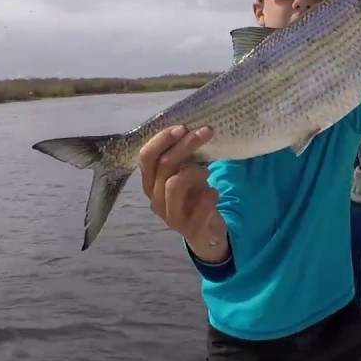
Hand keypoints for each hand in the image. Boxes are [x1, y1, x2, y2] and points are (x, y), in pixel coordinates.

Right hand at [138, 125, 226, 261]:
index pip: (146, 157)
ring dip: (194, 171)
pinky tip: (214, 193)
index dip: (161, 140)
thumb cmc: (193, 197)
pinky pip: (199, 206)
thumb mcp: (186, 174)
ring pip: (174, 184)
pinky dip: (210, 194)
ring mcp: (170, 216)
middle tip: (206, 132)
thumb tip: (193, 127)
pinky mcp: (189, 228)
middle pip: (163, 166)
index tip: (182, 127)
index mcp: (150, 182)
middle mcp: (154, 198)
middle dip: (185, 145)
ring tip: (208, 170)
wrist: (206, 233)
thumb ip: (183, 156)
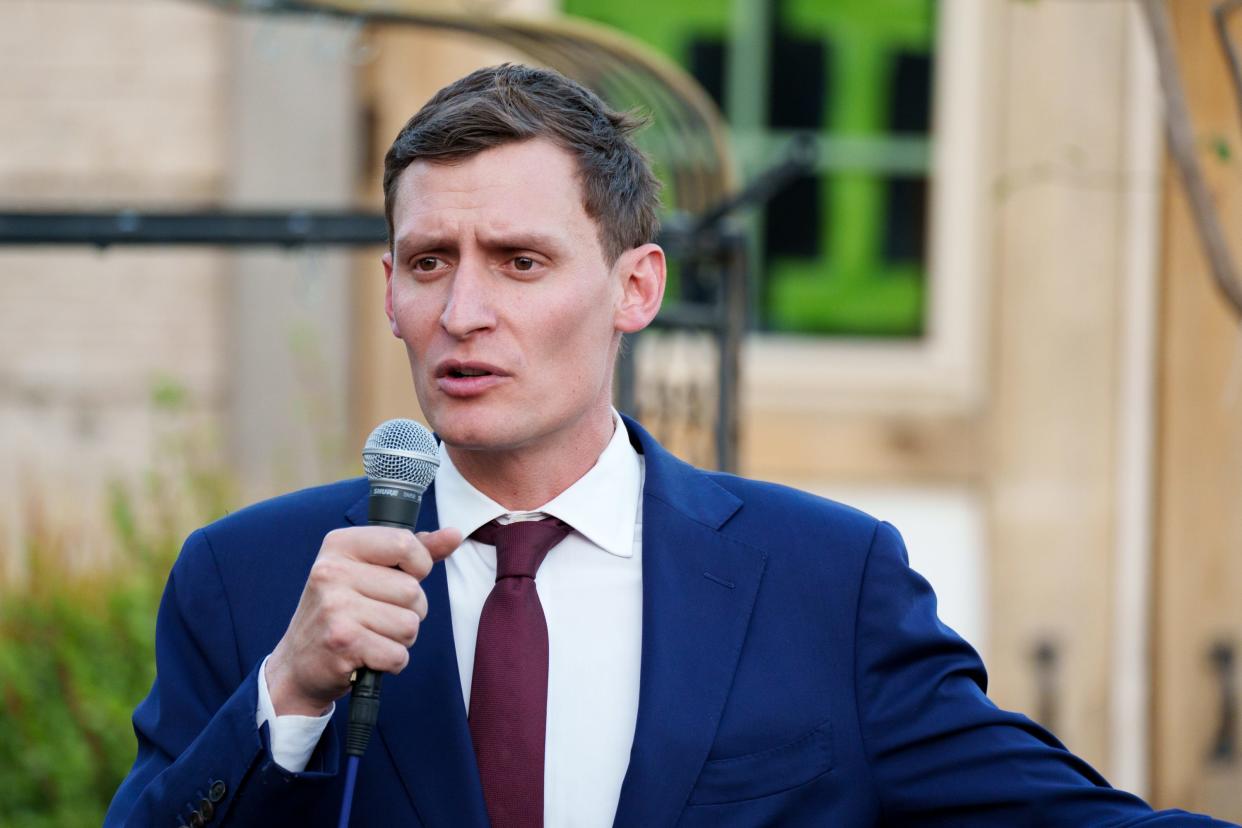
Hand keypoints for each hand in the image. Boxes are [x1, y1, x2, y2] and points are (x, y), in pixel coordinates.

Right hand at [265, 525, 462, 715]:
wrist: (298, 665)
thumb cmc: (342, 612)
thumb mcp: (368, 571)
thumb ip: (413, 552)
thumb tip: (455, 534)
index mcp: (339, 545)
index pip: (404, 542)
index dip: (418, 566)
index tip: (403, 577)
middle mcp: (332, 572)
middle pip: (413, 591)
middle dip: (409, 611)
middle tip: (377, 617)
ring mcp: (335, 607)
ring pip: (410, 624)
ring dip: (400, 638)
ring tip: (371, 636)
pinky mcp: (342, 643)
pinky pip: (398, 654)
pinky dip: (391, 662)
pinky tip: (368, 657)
+===+
(WHAT THIS TASK INVOLVES): What you give back should be the full material above, retyped exactly, with every image removed.

(COMPLETED EXERCISE):
Hand keypoints for each hand in the image. Boxes are [x1, y1, x2, y2] and points are (x, y), in pixel coordinates.

Right hand at [138, 125, 226, 261]:
index pip: (146, 157)
ring dip: (194, 171)
pinky tip: (214, 193)
index dip: (161, 140)
thumb cmc: (193, 197)
pinky pip: (199, 206)
thumb mcp: (186, 174)
ring pip: (174, 184)
pinky dip: (210, 194)
ring mcp: (170, 216)
middle tip: (206, 132)
thumb tip: (193, 127)
pinky mcp: (189, 228)
middle pip: (163, 166)
index tip: (182, 127)
index mcp: (150, 182)
middle mcp: (154, 198)
middle dip: (185, 145)
ring tip: (208, 170)
wrist: (206, 233)
thumb ip: (183, 156)
Hand keypoints for each hand in the image. Boxes are [x1, y1, x2, y2] and points are (x, y), in pixel coordinates.

Right hand at [265, 525, 462, 715]:
wrist: (298, 665)
thumb cmc: (342, 612)
thumb mcp: (368, 571)
thumb ip: (413, 552)
thumb tip: (455, 534)
index mcp: (339, 545)
index pip: (404, 542)
index dip: (418, 566)
index tip: (403, 577)
middle mcp: (332, 572)
middle pip: (413, 591)
middle dip: (409, 611)
middle tip: (377, 617)
ring mcp: (335, 607)
ring pip: (410, 624)
ring dip: (400, 638)
ring tip: (371, 636)
pinky mcp: (342, 643)
pinky pip: (398, 654)
pinky dip: (391, 662)
pinky tip: (368, 657)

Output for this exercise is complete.